The findings showed that, over two decades, women were 24% less likely than those who did not exercise to experience death from any cause, while men were 15% less likely. Women also had a 36% lower risk of suffering a fatal heart attack, stroke or other cardiovascular event, while men had a 14% lower risk.

“For all adults who engaged in some regular physical activity, compared with those who were inactive, the risk of mortality was, as expected, lower,” said Dr. Susan Cheng, holder of the Erika J. Glazer Chair in Cardiovascular Health. Women and Population Science, director of the Healthy Aging Research Institute in the Department of Cardiology at the Smidt Heart Institute and co-lead author of the study. “However, it is intriguing that the risk of mortality was reduced by 24% in women and 15% in men.”

The researchers studied moderate to vigorous aerobic physical activity, such as brisk walking or cycling, or vigorous exercise, such as taking spinning classes or jumping rope; and found that men achieved their maximum survival benefit by performing this level of exercise for about five hours per week, while women achieved the same degree of benefit with only about two and a half hours per week. Similarly, in muscle-strengthening activities, such as weightlifting or core exercises, men achieved their maximum benefit with three sessions per week, and women obtained the same amount of benefit with approximately one session per week.

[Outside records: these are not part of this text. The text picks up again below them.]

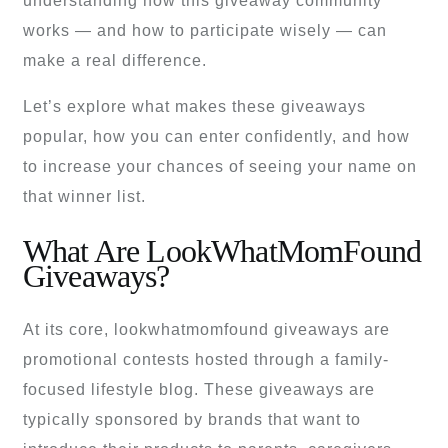
understanding how this giveaway community
works — and how to participate wisely — can
make a real difference.
Let’s explore what makes these giveaways
popular, how you can enter confidently, and how
to increase your chances of seeing your name on
that winner list.
What Are LookWhatMomFound
Giveaways?
At its core, lookwhatmomfound giveaways are
promotional contests hosted through a family-
focused lifestyle blog. These giveaways are
typically sponsored by brands that want to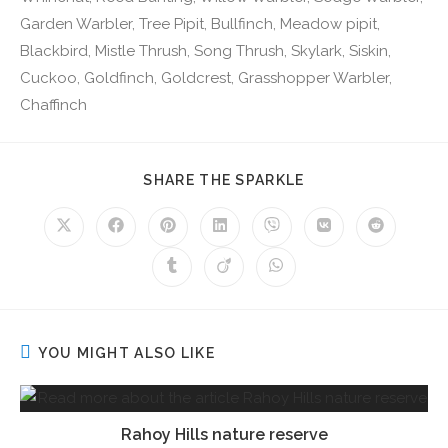
Garden Warbler, Tree Pipit, Bullfinch, Meadow pipit,
Blackbird, Mistle Thrush, Song Thrush, Skylark, Siskin,
Cuckoo, Goldfinch, Goldcrest, Grasshopper Warbler,
Chaffinch
SHARE THE SPARKLE
YOU MIGHT ALSO LIKE
Rahoy Hills nature reserve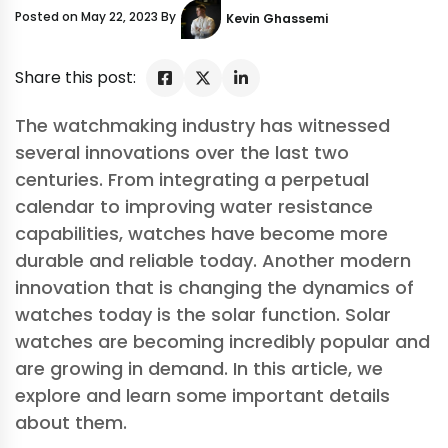
Posted on May 22, 2023 By
Kevin Ghassemi
Share this post:
The watchmaking industry has witnessed
several innovations over the last two
centuries. From integrating a perpetual
calendar to improving water resistance
capabilities, watches have become more
durable and reliable today. Another modern
innovation that is changing the dynamics of
watches today is the solar function. Solar
watches are becoming incredibly popular and
are growing in demand. In this article, we
explore and learn some important details
about them.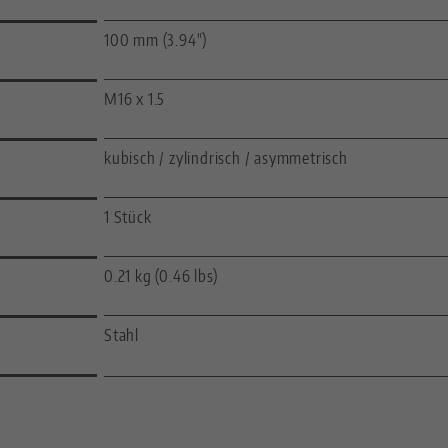
100 mm (3.94")
M16 x 1.5
kubisch / zylindrisch / asymmetrisch
1 Stück
0.21 kg (0.46 lbs)
Stahl
—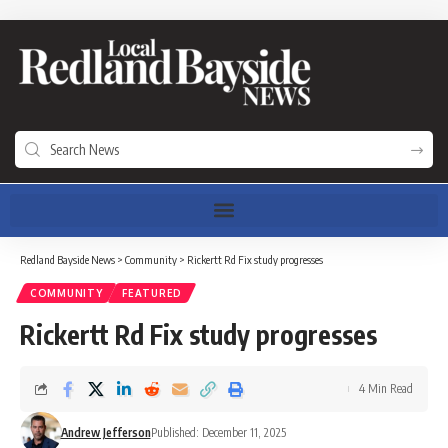
Redland Bayside News
>
Community
>
Rickertt Rd Fix study progresses
COMMUNITY
FEATURED
Rickertt Rd Fix study progresses
4 Min Read
Andrew Jefferson
Published: December 11, 2025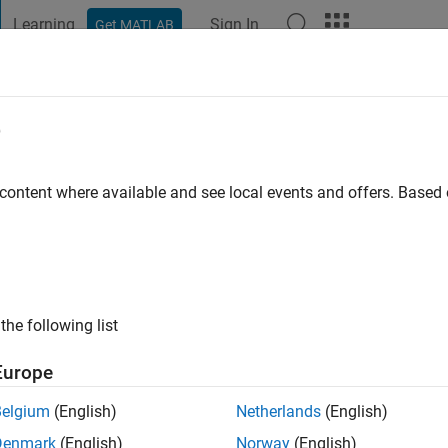
Learning
Sign In
Get MATLAB
t Playground
Discussions
Contests
Blogs
Post
More
e
Trabulsi
go
|
Active since 2020
 content where available and see local events and offers. Base
ng:
0
the following list
Europe
Belgium
(English)
Netherlands
(English)
RANK
Denmark
(English)
Norway
(English)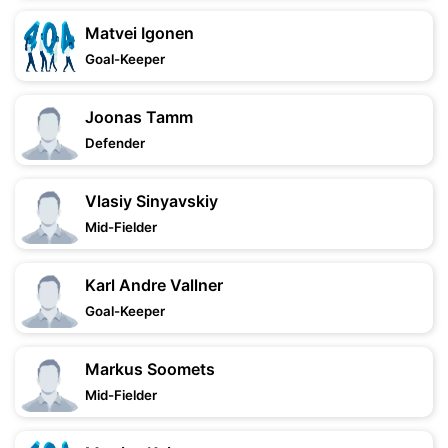
Matvei Igonen
Goal-Keeper
Joonas Tamm
Defender
Vlasiy Sinyavskiy
Mid-Fielder
Karl Andre Vallner
Goal-Keeper
Markus Soomets
Mid-Fielder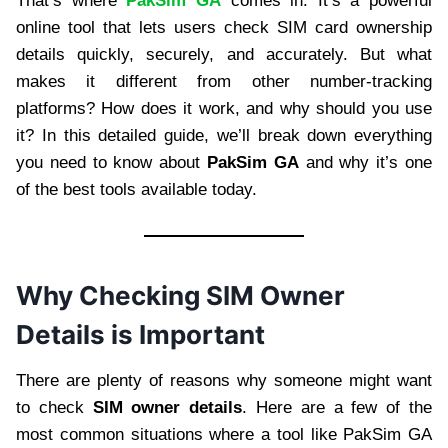
That’s where
PakSim GA
comes in. It’s a powerful
online tool that lets users check SIM card ownership
details quickly, securely, and accurately. But what
makes it different from other number-tracking
platforms? How does it work, and why should you use
it? In this detailed guide, we’ll break down everything
you need to know about
PakSim GA
and why it’s one
of the best tools available today.
Why Checking SIM Owner
Details is Important
There are plenty of reasons why someone might want
to check
SIM owner details
. Here are a few of the
most common situations where a tool like PakSim GA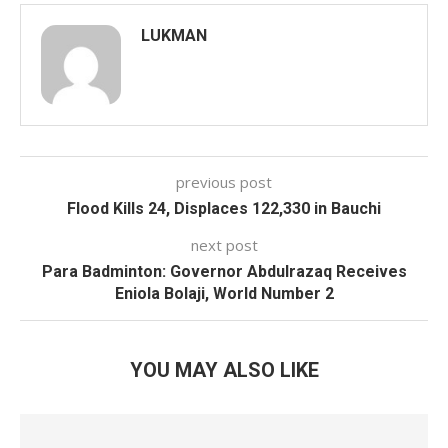
LUKMAN
previous post
Flood Kills 24, Displaces 122,330 in Bauchi
next post
Para Badminton: Governor Abdulrazaq Receives
Eniola Bolaji, World Number 2
YOU MAY ALSO LIKE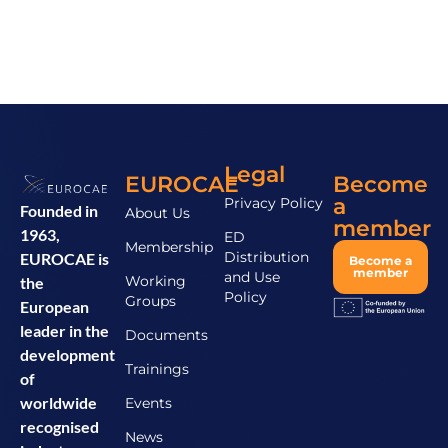
Legal
EUROCAE
Become
a
Privacy Policy
Founded in
About Us
member
1963,
ED
Membership
Distribution
EUROCAE is
Become a
member
and Use
Working
the
Policy
Groups
European
leader in the
Documents
development
Trainings
of
worldwide
Events
recognised
News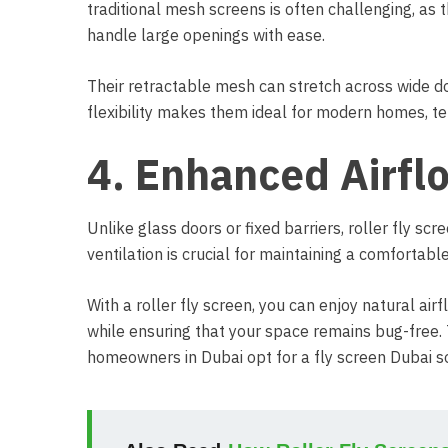
traditional mesh screens is often challenging, as t
handle large openings with ease.
Their retractable mesh can stretch across wide do
flexibility makes them ideal for modern homes, t
4. Enhanced Airfl
Unlike glass doors or fixed barriers, roller fly scr
ventilation is crucial for maintaining a comfortab
With a roller fly screen, you can enjoy natural airf
while ensuring that your space remains bug-free.
homeowners in Dubai opt for a fly screen Dubai so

Cheng noted that women had even greater benefits if they performed more than two and a half hours of moderate to vigorous aerobic activity per week, or two or more sessions of muscle-strengthening activities per week. The team notes that their findings help move the recognition of sex-specific physiology long observed in the exercise laboratory to a now expanded view of sex differences in exercise-related clinical outcomes.

“Men get maximum survival benefit from 300 minutes of moderate to vigorous activity per week, while women get the same benefit from 140 minutes per week.”

Taking all exercise types and variables into account, Dr. Gulati says the recommendations based on the study findings are consistent. “Men get maximum survival benefit from 300 minutes of moderate to vigorous activity per week, while women get the same benefit from 140 minutes per week,” she Gulati said. “However, women continue to gain additional benefits up to 300 minutes a week.”

Dr. Christine M. Albert, head of the Department of Cardiology at the Smidt Heart Institute and holder of the Lee and Harold Kapelovitz Distinguished Chair in Cardiology, has stressed that concrete, novel studies like this one are not done often. “I am hopeful that this pioneering research will motivate women who currently do not engage in regular physical activity to understand that they stand to reap enormous benefits for every increase in regular exercise they can invest in their long-term health,” she concludes. For her part, Cheng points out that “It is an incredibly powerful way to live healthier and longer. “On average, women tend to exercise less than men, and hopefully these findings will inspire more women to add extra movement to their lives.”